Mag das Heute das Gestern verdrängen, wie Hannes Meyer sagte. Das wird so sein und ist auch nötig. Wen wir mit dem Strukturwandel aber nicht verdrängen wollen und dürfen, das sind die Menschen in unserer Stadt, in der Region. Dieser Effekt des Strukturbruch nach 1990 einschließlich einer Wegzugsprämie hat einen Großteil der heutigen Probleme und Herausforderungen mit verursacht.

Hannes Meyer hat auch einmal gesagt: „Wir leben schneller und daher länger“. Ja, vieles strömt auf uns ein und will bewältigt sein. Die Prozesse werden hektischer, die Auseinandersetzungen polarisieren, die Informationen fluten uns. Wir machen den Strukturwandel nicht für die Wirtschaft, die Wissenschaft, die Kultur oder sonst wen. Und da bin ich wieder bei meinem Ursprung der BAUHAUS-Idee: Wir machen den Wandel immer für die Menschen!

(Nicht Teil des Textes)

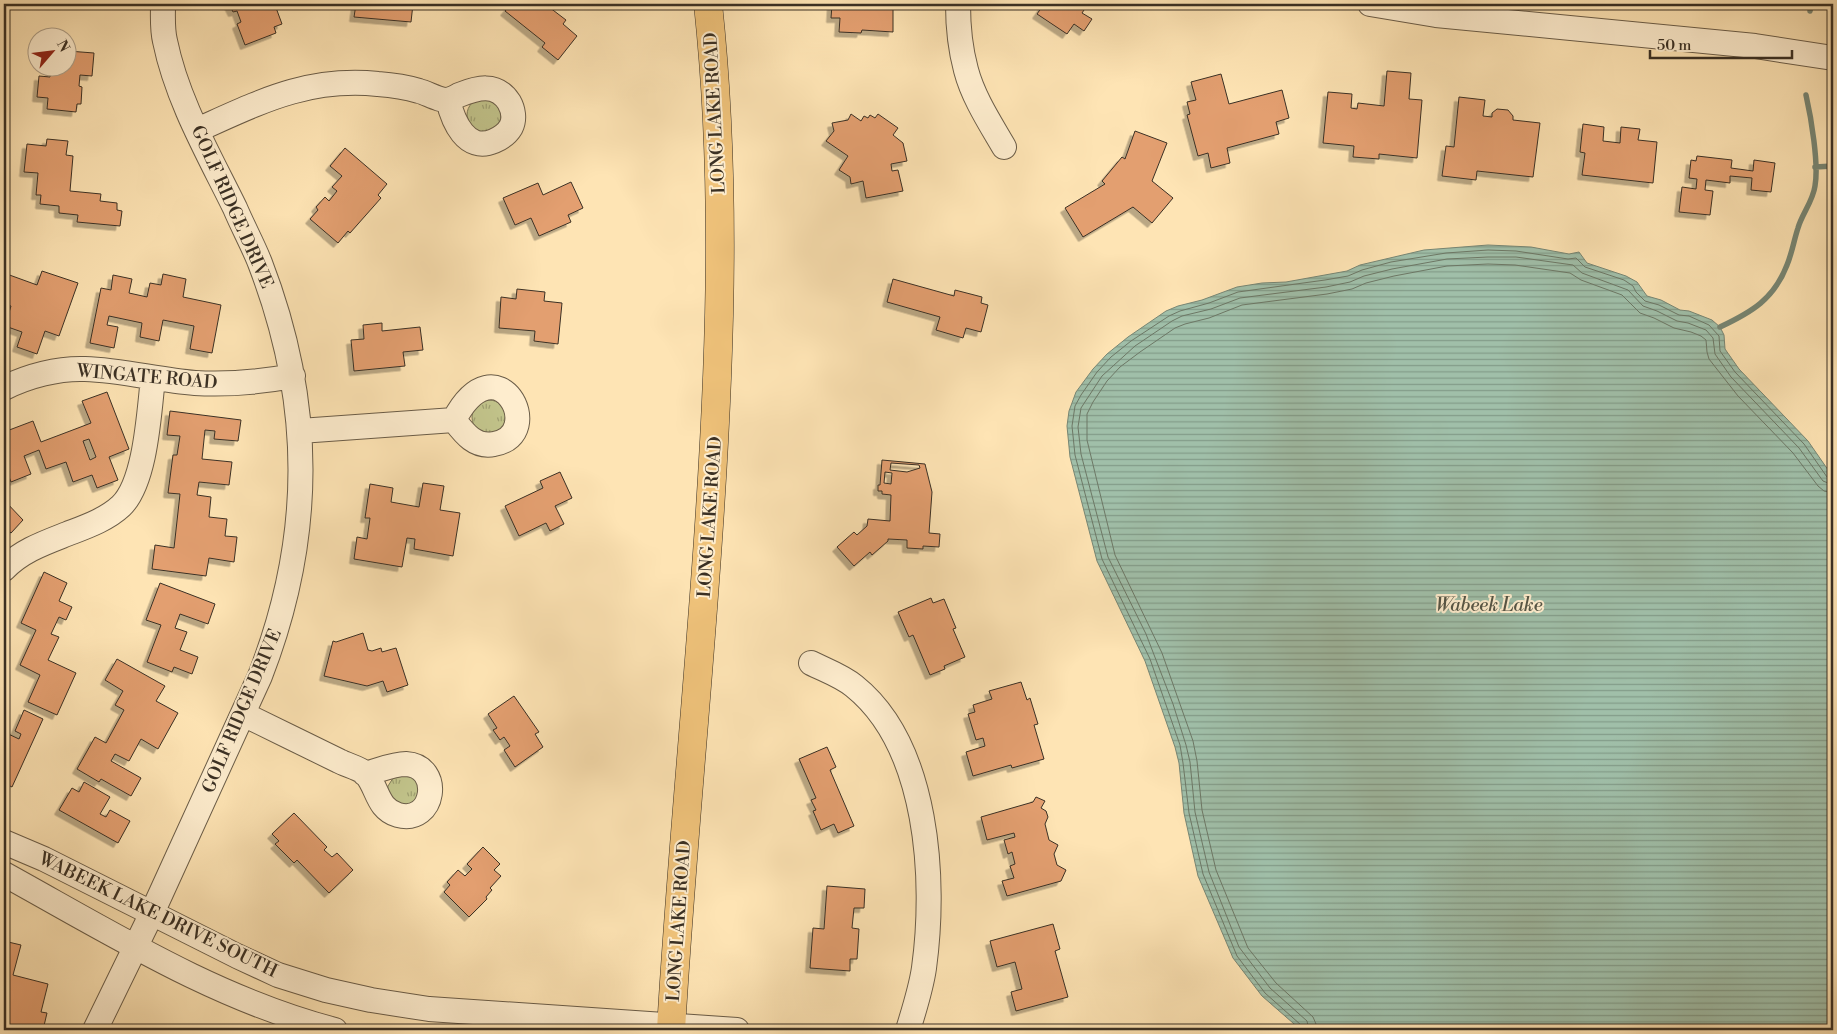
<svg xmlns="http://www.w3.org/2000/svg" width="1837" height="1034" viewBox="0 0 1837 1034" font-family="'Libre Bodoni',serif">
  <style>
    .grass { fill: url(#grass-tufts); stroke: #7e7a58 }
    .water { fill: url(#water-rules); stroke: #778674 }
    .lines { fill: none; stroke-linecap: round; stroke-linejoin: round }
    .shore { stroke: #6d7866; stroke-width: 1 }
    .stream { stroke: #778674; stroke-width: 5.5 }
    .building { fill: #e39f70; stroke: #3a3024; fill-rule: evenodd; filter: url(#shadow) }
    .minor-casing { stroke: #6b5d48; stroke-width: 26 }
    .major-casing { stroke: #3a3024; stroke-width: 29 }
    .minor { stroke: #feedce; stroke-width: 24 }
    .major { stroke: #efc27a; stroke-width: 28 }
    .labels { text-anchor: middle; dominant-baseline: central; stroke-width: 4; stroke-linejoin: round; paint-order: stroke }
    .street-label { font-size: 18px; fill: #3a3024; stroke: #feedce }
    .water-label { font-size: 19px; font-style: italic; fill: #545445; stroke: #feedce }
  </style>
  <defs>
    <pattern id="grass-tufts" width="24" height="20" patternUnits="userSpaceOnUse" patternTransform="scale(1.25)"><rect width="24" height="20" fill="#c2c48b"/><path d="M3 7l-1-3M5 7V3M7 7l1-3M15 17l-1-3M17 17v-4M19 17l1-3" fill="none" stroke="#9fa071"/></pattern>
    <pattern id="water-rules" width="6" height="5" patternUnits="userSpaceOnUse" patternTransform="scale(1.25)"><rect width="6" height="5" fill="#a0bfa9"/><path d="M0 2.5h6" fill="none" stroke="#839c89"/></pattern>
    <filter id="shadow"><feDropShadow dx="-4.5" dy="4.5" stdDeviation="0" flood-color="#0004"/></filter>
  </defs>
  <rect width="100%" height="100%" fill="#fee4b4"/>
  <filter id="stains"><feTurbulence type="fractalNoise" baseFrequency=".004" numOctaves="4"/><feColorMatrix values="0 0 0 0 .2 0 0 0 0 .09 0 0 0 0 .02 0 0 0 .5 -.17"/></filter>
  <radialGradient id="worn" r=".72"><stop offset=".6" stop-color="#630" stop-opacity="0"/><stop offset="1" stop-color="#630" stop-opacity=".3"/></radialGradient>
  <path class="grass" d="M467 115a17 17 0 1 1 34 0a17 17 0 1 1-34 0Z
    M472 417a17 17 0 1 1 34 0a17 17 0 1 1-34 0Z
    M 413,774 L 422,790 L 411,806 L 396,805 L 387,792 L 388,786 L 395,775 Z"/>
  <path class="water" d="M 1488,245 L 1531,247 L 1569,254 L 1579,252 L 1587,263 L 1626,276 L 1637,282 L 1647,296 L 1661,300 L 1680,310 L 1689,311 L 1712,320 L 1720,327 L 1724,335 L 1725,349 L 1739,369 L 1808,441 L 1833,477 L 1833,1030 L 1301,1030 L 1262,996 L 1233,958 L 1198,876 L 1184,813 L 1179,763 L 1175,747 L 1145,661 L 1097,561 L 1070,457 L 1067,426 L 1069,411 L 1076,392 L 1093,369 L 1107,354 L 1128,337 L 1166,311 L 1178,306 L 1202,300 L 1237,287 L 1262,283 L 1286,282 L 1347,271 L 1360,265 L 1424,250 Z"/>
  <g class="lines">
    <path class="shore" d="M 1303,1030 L 1301,1025 L 1265,993 L 1237,956 L 1203,874 L 1189,813 L 1183,763 L 1180,745 L 1150,659 L 1102,559 L 1075,455 L 1072,426 L 1075,406 L 1081,395 L 1097,372 L 1111,357 L 1131,341 L 1169,316 L 1180,311 L 1209,303 L 1238,292 L 1325,280 L 1348,276 L 1362,270 L 1391,262 L 1446,253 L 1488,250 L 1516,251 L 1568,259 L 1576,258 L 1585,267 L 1624,280 L 1633,286 L 1636,292 L 1645,301 L 1659,305 L 1679,315 L 1689,316 L 1709,325 L 1719,336 L 1720,351 L 1735,372 L 1804,444 L 1827,477 L 1833,479
      M 1309,1030 L 1307,1021 L 1270,988 L 1239,947 L 1209,872 L 1195,812 L 1190,762 L 1186,745 L 1173,704 L 1146,634 L 1108,557 L 1081,454 L 1078,427 L 1081,408 L 1102,376 L 1135,346 L 1172,321 L 1182,316 L 1211,309 L 1240,298 L 1326,287 L 1350,282 L 1364,276 L 1392,269 L 1447,259 L 1488,257 L 1516,257 L 1573,265 L 1582,273 L 1628,290 L 1643,306 L 1657,311 L 1677,321 L 1688,323 L 1706,330 L 1713,338 L 1715,354 L 1731,377 L 1799,448 L 1823,481 L 1833,485
      M 1317,1030 L 1316,1024 L 1313,1017 L 1276,983 L 1248,948 L 1216,870 L 1202,810 L 1197,761 L 1193,741 L 1162,653 L 1115,555 L 1087,440 L 1087,414 L 1093,402 L 1107,381 L 1120,367 L 1140,352 L 1175,328 L 1185,324 L 1209,318 L 1242,305 L 1327,294 L 1352,289 L 1366,283 L 1394,276 L 1447,266 L 1488,264 L 1515,265 L 1570,273 L 1581,280 L 1622,295 L 1640,313 L 1654,318 L 1674,328 L 1691,332 L 1701,336 L 1706,340 L 1707,352 L 1709,359 L 1738,396 L 1793,453 L 1818,486 L 1824,491 L 1833,493"/>
    <path class="stream" d="M 1810,11 L 1811,4
      M 1815,167 L 1833,166
      M 1720,327 C 1752,312 1774,299 1787,265 C 1792,253 1794,240 1798,228 C 1802,214 1813,201 1815,186 C 1819,164 1811,117 1806,95"/>
  </g>
  <path class="building" d="M 229,4 L 277,4 L 275,5 L 282,24 L 274,27 L 276,33 L 245,45 L 237,24 L 241,22 L 237,11 L 233,12 Z
    M 356,4 L 413,4 L 411,22 L 354,17 Z
    M 511,4 L 545,4 L 566,20 L 563,24 L 577,36 L 558,60 L 542,47 L 545,43 L 505,11 Z
    M 832,4 L 889,4 L 889,7 L 893,8 L 893,32 L 862,30 L 861,33 L 839,32 L 840,18 L 831,18 Z
    M 1044,4 L 1088,4 L 1082,13 L 1092,19 L 1084,31 L 1074,24 L 1067,34 L 1037,14 Z
    M 68,51 L 94,53 L 92,76 L 80,75 L 79,86 L 82,87 L 81,104 L 77,104 L 76,112 L 47,109 L 48,98 L 37,97 L 39,76 L 50,77 L 51,68 L 68,68 Z
    M 1387,71 L 1411,73 L 1409,99 L 1422,100 L 1417,158 L 1379,154 L 1379,159 L 1353,157 L 1354,146 L 1323,143 L 1328,92 L 1352,94 L 1351,108 L 1357,109 L 1358,103 L 1384,106 Z
    M 1221,74 L 1229,104 L 1282,90 L 1289,118 L 1276,122 L 1279,134 L 1227,148 L 1230,163 L 1211,168 L 1208,153 L 1198,156 L 1187,115 L 1190,114 L 1187,102 L 1196,100 L 1191,82 Z
    M 1459,97 L 1485,100 L 1483,116 L 1492,117 L 1492,113 L 1497,109 L 1508,110 L 1513,116 L 1513,120 L 1540,123 L 1533,177 L 1477,171 L 1476,180 L 1442,176 L 1446,146 L 1454,147 Z
    M 851,114 L 861,121 L 864,116 L 868,118 L 870,115 L 875,118 L 878,114 L 898,128 L 893,135 L 903,143 L 907,161 L 891,164 L 892,171 L 898,170 L 903,191 L 866,198 L 863,181 L 851,184 L 850,177 L 839,170 L 848,156 L 826,141 L 834,131 L 832,123 L 848,120 Z
    M 1583,124 L 1604,127 L 1603,141 L 1620,143 L 1621,127 L 1640,129 L 1638,140 L 1657,142 L 1653,183 L 1582,175 L 1585,153 L 1580,152 Z
    M 1135,131 L 1167,143 L 1152,181 L 1173,198 L 1152,223 L 1133,207 L 1083,237 L 1065,208 L 1105,184 L 1102,181 L 1122,157 L 1125,159 Z
    M 47,139 L 68,141 L 66,155 L 73,156 L 70,191 L 101,194 L 100,201 L 117,203 L 117,210 L 122,211 L 120,226 L 77,222 L 78,215 L 59,213 L 59,206 L 40,204 L 41,195 L 36,195 L 38,173 L 24,172 L 27,144 L 46,146 Z
    M 345,148 L 387,184 L 378,195 L 381,198 L 350,233 L 348,231 L 338,243 L 310,219 L 318,210 L 316,207 L 325,197 L 329,201 L 337,191 L 332,187 L 342,176 L 330,166 Z
    M 1697,156 L 1732,160 L 1731,168 L 1753,171 L 1754,160 L 1775,163 L 1771,192 L 1751,190 L 1752,178 L 1730,176 L 1730,183 L 1706,180 L 1705,190 L 1713,191 L 1710,215 L 1679,212 L 1682,187 L 1696,189 L 1697,179 L 1689,178 L 1691,160 L 1696,161 Z
    M 571,182 L 583,208 L 568,215 L 571,222 L 539,236 L 531,218 L 515,225 L 503,198 L 538,183 L 543,195 Z
    M 42,271 L 78,283 L 59,336 L 45,331 L 37,354 L 17,347 L 22,332 L 5,326 L 11,306 L 4,304 L 4,273 L 37,285 Z
    M 163,274 L 186,279 L 183,297 L 221,305 L 212,353 L 190,349 L 194,326 L 163,320 L 159,341 L 140,337 L 142,323 L 109,316 L 107,325 L 118,327 L 114,348 L 90,343 L 101,288 L 111,290 L 113,275 L 132,279 L 129,293 L 147,297 L 150,283 L 161,285 Z
    M 893,279 L 954,296 L 955,290 L 982,297 L 981,303 L 988,305 L 981,332 L 966,328 L 963,338 L 936,330 L 940,317 L 887,302 Z
    M 517,289 L 545,292 L 544,301 L 562,303 L 558,344 L 534,341 L 535,331 L 499,328 L 501,297 L 516,299 Z
    M 382,323 L 382,331 L 420,327 L 423,350 L 403,352 L 405,366 L 354,371 L 351,340 L 364,339 L 363,325 Z
    M 107,392 L 129,449 L 109,457 L 118,480 L 97,488 L 92,475 L 73,482 L 66,462 L 46,469 L 39,450 L 24,456 L 31,474 L 11,482 L 4,464 L 4,432 L 33,421 L 41,442 L 78,428 L 91,423 L 82,401 ZM 89,439 L 96,457 L 90,460 L 83,441 Z
    M 170,411 L 241,420 L 238,441 L 214,439 L 215,431 L 205,430 L 202,459 L 232,462 L 229,485 L 199,482 L 197,495 L 211,497 L 209,517 L 227,519 L 225,536 L 237,537 L 234,562 L 209,558 L 206,576 L 152,569 L 155,545 L 174,548 L 180,494 L 168,493 L 173,455 L 177,455 L 180,436 L 167,435 Z
    M 882,460 L 925,464 L 932,492 L 929,533 L 940,534 L 939,547 L 923,546 L 923,549 L 907,548 L 907,540 L 888,539 L 888,541 L 872,555 L 870,552 L 854,566 L 837,547 L 854,532 L 857,535 L 867,526 L 868,519 L 890,521 L 891,495 L 882,494 L 882,491 L 878,491 L 878,485 L 880,485 ZM 891,463 L 919,465 L 920,468 L 907,472 L 890,470 ZM 885,472 L 892,473 L 891,484 L 884,483 Z
    M 560,472 L 572,498 L 555,506 L 564,524 L 550,531 L 546,523 L 519,536 L 505,506 L 543,488 L 540,481 Z
    M 423,483 L 444,486 L 440,510 L 460,513 L 453,556 L 414,549 L 415,539 L 407,538 L 402,567 L 354,559 L 357,537 L 367,539 L 370,518 L 365,518 L 370,484 L 393,488 L 391,502 L 419,507 Z
    M 4,500 L 23,520 L 11,533 L 4,526 Z
    M 44,572 L 67,583 L 59,601 L 72,607 L 66,620 L 59,617 L 51,634 L 59,637 L 48,660 L 76,673 L 57,715 L 28,702 L 40,675 L 20,665 L 36,630 L 21,623 Z
    M 160,583 L 215,604 L 208,624 L 180,614 L 175,628 L 187,632 L 180,650 L 198,657 L 192,674 L 174,667 L 172,672 L 147,662 L 161,625 L 146,620 Z
    M 931,598 L 933,603 L 944,599 L 956,628 L 953,629 L 965,657 L 944,666 L 945,669 L 930,675 L 913,635 L 909,637 L 898,612 Z
    M 363,633 L 368,650 L 372,651 L 381,648 L 382,652 L 396,648 L 408,685 L 387,692 L 383,681 L 367,686 L 324,676 L 333,641 L 336,642 Z
    M 117,659 L 165,686 L 156,701 L 178,713 L 158,749 L 141,739 L 129,761 L 115,754 L 111,761 L 141,778 L 131,796 L 101,779 L 99,782 L 77,769 L 95,737 L 106,743 L 124,710 L 115,705 L 123,691 L 105,680 Z
    M 1021,682 L 1027,700 L 1030,698 L 1038,724 L 1034,725 L 1044,759 L 1012,768 L 1011,765 L 973,776 L 966,752 L 985,746 L 983,738 L 976,740 L 968,714 L 975,712 L 973,705 L 992,699 L 989,691 Z
    M 514,696 L 539,732 L 535,734 L 543,747 L 515,767 L 504,750 L 510,746 L 504,737 L 500,740 L 493,730 L 497,728 L 488,714 Z
    M 24,710 L 43,719 L 12,787 L 4,783 L 4,732 L 19,739 L 21,734 L 15,731 Z
    M 827,747 L 836,767 L 830,770 L 854,826 L 838,833 L 834,824 L 821,830 L 813,811 L 816,810 L 811,800 L 816,798 L 799,759 Z
    M 84,782 L 110,797 L 100,814 L 106,817 L 110,810 L 130,821 L 118,843 L 59,810 L 72,788 L 79,792 Z
    M 1036,797 L 1045,801 L 1041,808 L 1046,811 L 1048,817 L 1045,824 L 1049,840 L 1058,845 L 1054,854 L 1057,865 L 1066,870 L 1061,881 L 1007,896 L 1002,881 L 1014,878 L 1010,866 L 1015,864 L 1012,852 L 1008,854 L 1004,840 L 1015,837 L 1014,833 L 987,840 L 981,817 L 1033,802 Z
    M 294,813 L 327,847 L 324,850 L 332,857 L 337,853 L 353,870 L 329,893 L 297,860 L 294,863 L 275,844 L 279,841 L 272,834 Z
    M 483,847 L 500,864 L 494,870 L 501,876 L 490,888 L 492,890 L 486,897 L 487,899 L 469,917 L 444,892 L 450,885 L 447,882 L 458,870 L 465,876 L 472,869 L 467,864 Z
    M 827,886 L 865,889 L 864,908 L 854,908 L 852,928 L 859,929 L 857,959 L 850,959 L 850,971 L 810,968 L 813,928 L 824,929 Z
    M 1053,924 L 1060,949 L 1055,951 L 1068,997 L 1016,1011 L 1011,992 L 1022,989 L 1015,962 L 997,967 L 990,941 Z
    M 4,941 L 21,945 L 13,975 L 48,984 L 41,1012 L 47,1013 L 43,1030 L 4,1030 Z"/>
  <g class="lines">
    <defs>
      <path id="minor" d="M 958,4 C 958,26 960,48 966,70 C 973,97 990,123 1004,147
        M 1370,4 L 1436,15 L 1755,46 L 1833,58
        M 197,130 C 260,102 307,77 378,84 C 392,85 406,87 419,91 C 427,93 440,101 448,100 C 451,99 456,97 459,95 C 477,88 496,82 509,102 C 513,109 515,119 511,127 C 507,134 501,138 494,141 C 466,153 453,121 448,100
        M 4,388 C 28,376 58,368 85,369 C 122,370 158,380 195,383 C 228,385 260,382 293,376
        M 300,431 L 454,420 C 464,433 475,448 494,444 C 548,435 497,338 454,420
        M 4,569 C 21,551 44,543 67,534 C 85,527 106,520 121,506 C 146,482 149,412 153,378
        M 811,663 C 825,670 842,676 854,686 C 929,746 936,881 924,968 C 921,989 914,1010 908,1030
        M 243,714 C 275,730 307,745 339,761 C 346,765 360,768 366,774 C 378,788 377,809 398,815 C 435,825 443,766 406,764 C 392,764 378,771 365,774
        M 4,842 L 44,859 L 237,956 L 278,975 L 326,990 L 371,1000 L 429,1009 L 737,1030
        M 4,874 C 111,933 216,999 335,1030
        M 95,1030 L 152,913 L 260,676 C 314,537 314,403 260,263 C 253,245 243,227 235,208 C 209,155 177,100 165,41 C 162,29 163,16 163,4"/>
      <path id="major" d="M 671,1030 C 681,857 699,683 710,510 C 721,341 726,172 708,4"/>
    </defs>
    <use href="#minor" class="minor-casing"/>
    <use href="#major" class="major-casing"/>
    <use href="#minor" class="minor"/>
    <use href="#major" class="major"/>
  </g>
  <g class="labels">
    <g class="street-label">
      <text transform="translate(715 113) rotate(-93)">LONG LAKE ROAD</text>
      <text transform="translate(232 207) rotate(66)">GOLF RIDGE DRIVE</text>
      <text transform="translate(147 377) rotate(5)">WINGATE ROAD</text>
      <text transform="translate(710 517) rotate(-86)">LONG LAKE ROAD</text>
      <text transform="translate(242 711) rotate(-67)">GOLF RIDGE DRIVE</text>
      <text transform="translate(158 915) rotate(26)">WABEEK LAKE DRIVE SOUTH</text>
      <text transform="translate(679 921) rotate(-86)">LONG LAKE ROAD</text>
    </g>
    <g class="water-label">
      <text x="1489" y="605">Wabeek Lake</text>
    </g>
  </g>
  <rect width="1837" height="1034" fill="none" stroke="#fee4b4" stroke-width="20"/>
  <rect x="5" y="5" width="1827" height="1024" fill="none" stroke="#3a3024" stroke-width="2.5"/>
  <rect x="10" y="10" width="1817" height="1014" fill="none" stroke="#3a3024"/>
  <g transform="translate(52 52) rotate(62)"><circle r="24" fill="#feedce" stroke="#b0a18a"/>
  <path d="M0-4L9 19L0 12L-9 19Z" fill="#8f2418"/>
  <text y="-8" font-size="14" font-weight="bold" text-anchor="middle" fill="#3a3024">N</text>
  </g>
  <path d="M1650 50v8h142v-8" fill="none" stroke="#3a3024" stroke-width="2.5"/>
  <text x="1657" y="50" font-size="15" fill="#3a3024" stroke="#feedce" stroke-width="4" paint-order="stroke">50 m</text>
  <rect width="100%" height="100%" filter="url(#stains)"/>
  <rect width="100%" height="100%" fill="url(#worn)"/>
</svg>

Für die Menschen, die in den Unternehmen arbeiten,
für die Menschen, die in die Theater gehen,
für die Menschen, die an der Uni lernen und forschen, und auch
für die Menschen, die die Kneipenkultur genießen –
letztlich für alle, die in der Lausitz leben wollen, für die, die bereits hier sind, und für jene, die zu uns kommen wollen.

Dazu brauchen wir Mut, Zuversicht und ein offenes Visier, wir brauchen Dialog und straffe Entscheidungen und besser Geld als gute Worte, um handlungsfähig zu sein.